Anatomy of a winner

 

Way back in time when the UK had a decent sized motorcycle industry, accepted wisdom decreed success in trials required a four-stroke single of 350cc or 500cc capacity, with no rear suspension – woe betide anyone who dare say otherwise. The problem with accepted wisdom is there are those who have little time for it and go against it either intentionally or because they feel it doesn’t matter.

Looking at the rear suspension aspect to begin with, Royal Enfield works rider Johnny Brittain had little option but to ride a trials bike with rear springing, as that’s what his employers made. He was pitied for this as the world stayed rigid… until fate stepped in and one of his contemporaries also tried rear suspension – suddenly the world went sprung.

“Okay,” said the pundits “but they’re still riding big bikes so we were right…” Nobody mentioned this to Bill Lomas when he rode a 197cc James two-stroke to success in a national trial, or to Roy Peplow when he won the SSDT on a 200cc Cub and the list of instances where the accepted wisdom falls flat goes on.

I’m not sure if 2017 Pre-65 Scottish winner Gary Macdonald had heard those who said ‘yes, a good win but it’s a lightweight bike…’ about his win on a Drayton Bantam.
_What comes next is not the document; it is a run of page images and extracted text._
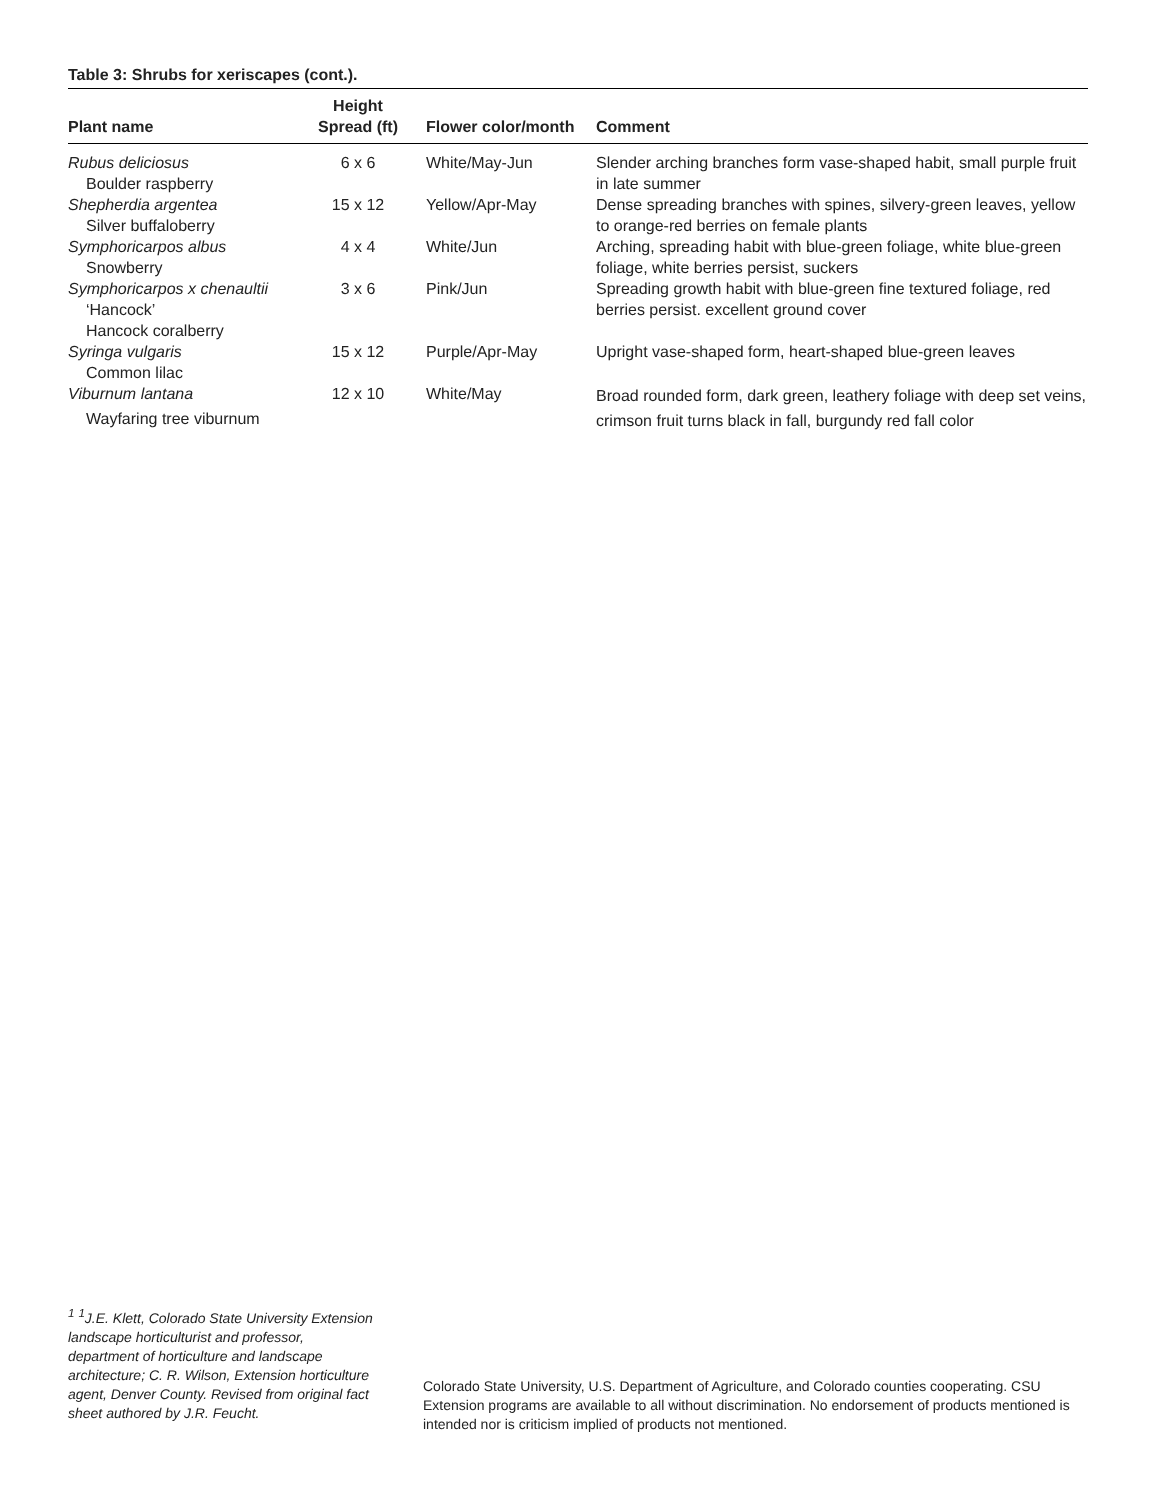Table 3: Shrubs for xeriscapes (cont.).
| Plant name | Height Spread (ft) | Flower color/month | Comment |
| --- | --- | --- | --- |
| Rubus deliciosus Boulder raspberry | 6 x 6 | White/May-Jun | Slender arching branches form vase-shaped habit, small purple fruit in late summer |
| Shepherdia argentea Silver buffaloberry | 15 x 12 | Yellow/Apr-May | Dense spreading branches with spines, silvery-green leaves, yellow to orange-red berries on female plants |
| Symphoricarpos albus Snowberry | 4 x 4 | White/Jun | Arching, spreading habit with blue-green foliage, white blue-green foliage, white berries persist, suckers |
| Symphoricarpos x chenaultii ‘Hancock’ Hancock coralberry | 3 x 6 | Pink/Jun | Spreading growth habit with blue-green fine textured foliage, red berries persist. excellent ground cover |
| Syringa vulgaris Common lilac | 15 x 12 | Purple/Apr-May | Upright vase-shaped form, heart-shaped blue-green leaves |
| Viburnum lantana Wayfaring tree viburnum | 12 x 10 | White/May | Broad rounded form, dark green, leathery foliage with deep set veins, crimson fruit turns black in fall, burgundy red fall color |
<sup>1</sup> <sup>1</sup>J.E. Klett, Colorado State University Extension landscape horticulturist and professor, department of horticulture and landscape architecture; C. R. Wilson, Extension horticulture agent, Denver County. Revised from original fact sheet authored by J.R. Feucht.
Colorado State University, U.S. Department of Agriculture, and Colorado counties cooperating. CSU Extension programs are available to all without discrimination. No endorsement of products mentioned is intended nor is criticism implied of products not mentioned.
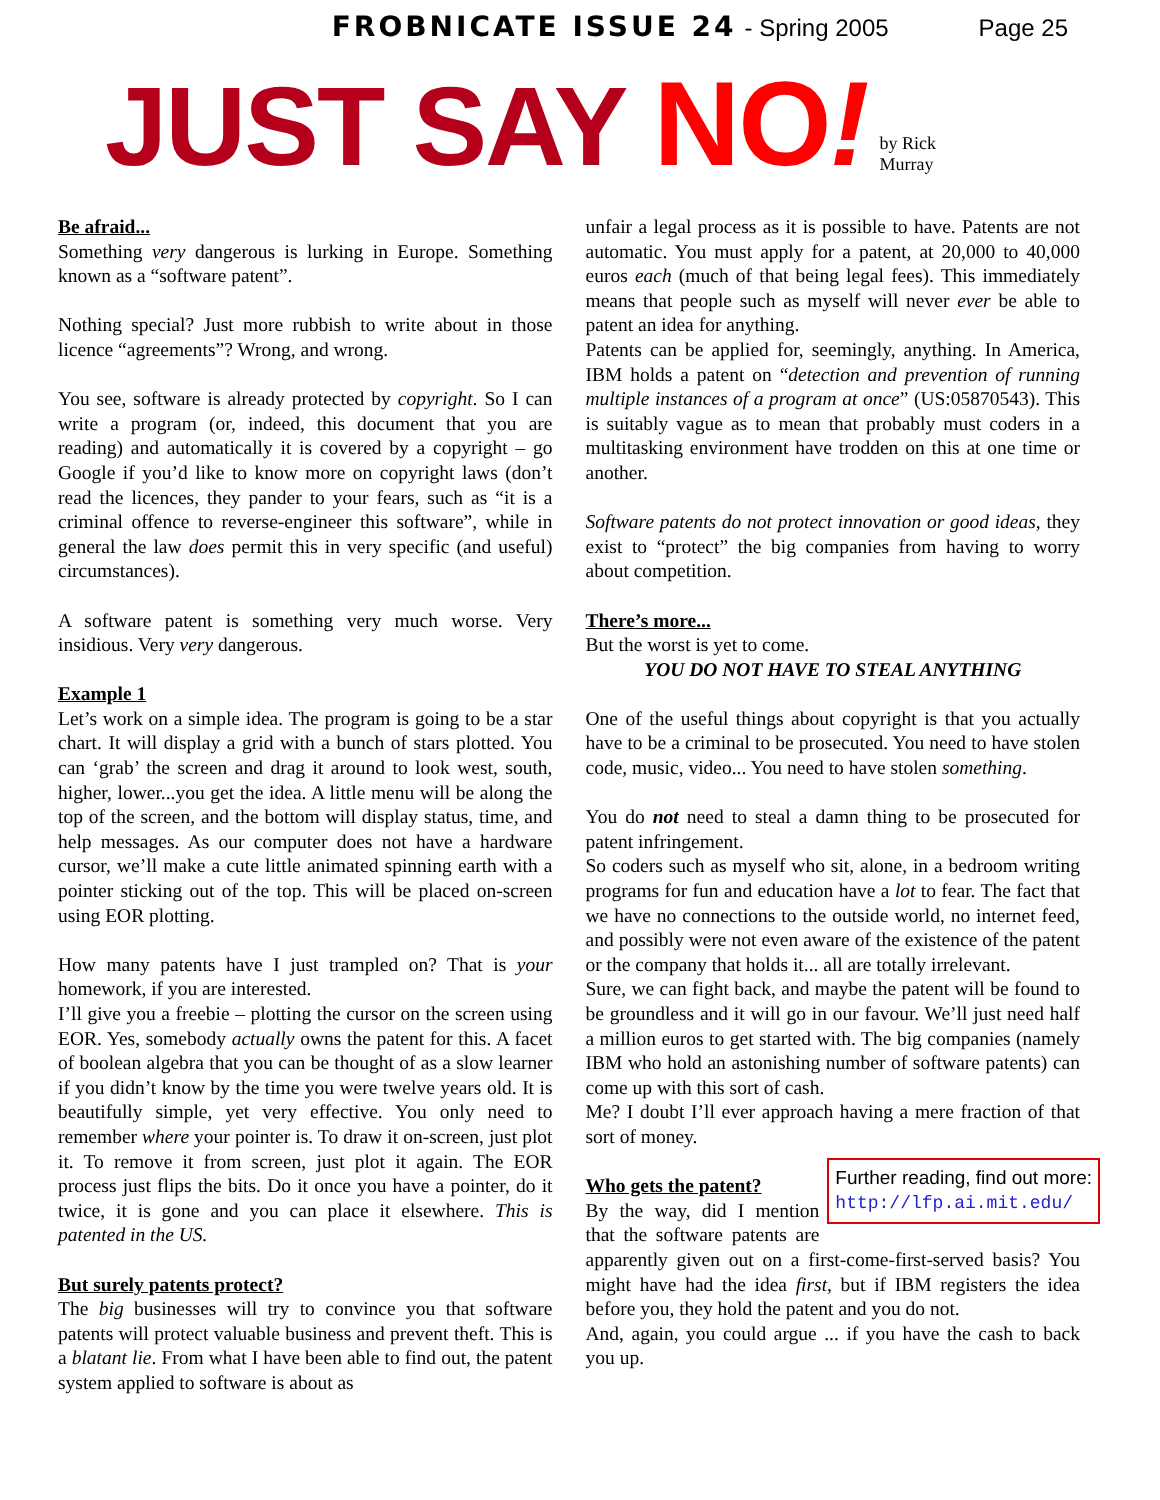FROBNICATE ISSUE 24 - Spring 2005 Page 25
JUST SAY NO!
by Rick
Murray
Be afraid...
Something very dangerous is lurking in Europe. Something known as a “software patent”.
Nothing special? Just more rubbish to write about in those licence “agreements”? Wrong, and wrong.
You see, software is already protected by copyright. So I can write a program (or, indeed, this document that you are reading) and automatically it is covered by a copyright – go Google if you’d like to know more on copyright laws (don’t read the licences, they pander to your fears, such as “it is a criminal offence to reverse-engineer this software”, while in general the law does permit this in very specific (and useful) circumstances).
A software patent is something very much worse. Very insidious. Very very dangerous.
Example 1
Let’s work on a simple idea. The program is going to be a star chart. It will display a grid with a bunch of stars plotted. You can ‘grab’ the screen and drag it around to look west, south, higher, lower...you get the idea. A little menu will be along the top of the screen, and the bottom will display status, time, and help messages. As our computer does not have a hardware cursor, we’ll make a cute little animated spinning earth with a pointer sticking out of the top. This will be placed on-screen using EOR plotting.
How many patents have I just trampled on? That is your homework, if you are interested.
I’ll give you a freebie – plotting the cursor on the screen using EOR. Yes, somebody actually owns the patent for this. A facet of boolean algebra that you can be thought of as a slow learner if you didn’t know by the time you were twelve years old. It is beautifully simple, yet very effective. You only need to remember where your pointer is. To draw it on-screen, just plot it. To remove it from screen, just plot it again. The EOR process just flips the bits. Do it once you have a pointer, do it twice, it is gone and you can place it elsewhere. This is patented in the US.
But surely patents protect?
The big businesses will try to convince you that software patents will protect valuable business and prevent theft. This is a blatant lie. From what I have been able to find out, the patent system applied to software is about as
unfair a legal process as it is possible to have. Patents are not automatic. You must apply for a patent, at 20,000 to 40,000 euros each (much of that being legal fees). This immediately means that people such as myself will never ever be able to patent an idea for anything.
Patents can be applied for, seemingly, anything. In America, IBM holds a patent on “detection and prevention of running multiple instances of a program at once” (US:05870543). This is suitably vague as to mean that probably must coders in a multitasking environment have trodden on this at one time or another.
Software patents do not protect innovation or good ideas, they exist to “protect” the big companies from having to worry about competition.
There’s more...
But the worst is yet to come.
YOU DO NOT HAVE TO STEAL ANYTHING
One of the useful things about copyright is that you actually have to be a criminal to be prosecuted. You need to have stolen code, music, video... You need to have stolen something.
You do not need to steal a damn thing to be prosecuted for patent infringement.
So coders such as myself who sit, alone, in a bedroom writing programs for fun and education have a lot to fear. The fact that we have no connections to the outside world, no internet feed, and possibly were not even aware of the existence of the patent or the company that holds it... all are totally irrelevant.
Sure, we can fight back, and maybe the patent will be found to be groundless and it will go in our favour. We’ll just need half a million euros to get started with. The big companies (namely IBM who hold an astonishing number of software patents) can come up with this sort of cash.
Me? I doubt I’ll ever approach having a mere fraction of that sort of money.
Further reading, find out more:
http://lfp.ai.mit.edu/
Who gets the patent?
By the way, did I mention that the software patents are apparently given out on a first-come-first-served basis? You might have had the idea first, but if IBM registers the idea before you, they hold the patent and you do not.
And, again, you could argue ... if you have the cash to back you up.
The inference being had he been mounted on a bigger bike, things would be different… And so they were, as for 2018 the Kinlochleven joiner won on a bigger bike, a 350 Triumph twin. It is an interesting concept as both Triumph factory riders of the classic period – John Giles and Roy Peplow – rode unit twin based machines and allowed later that neither machine was exactly brilliant for trials. So, the accepted wisdom became ‘Triumph unit twins are no good for trials’ except there were those out there who felt otherwise.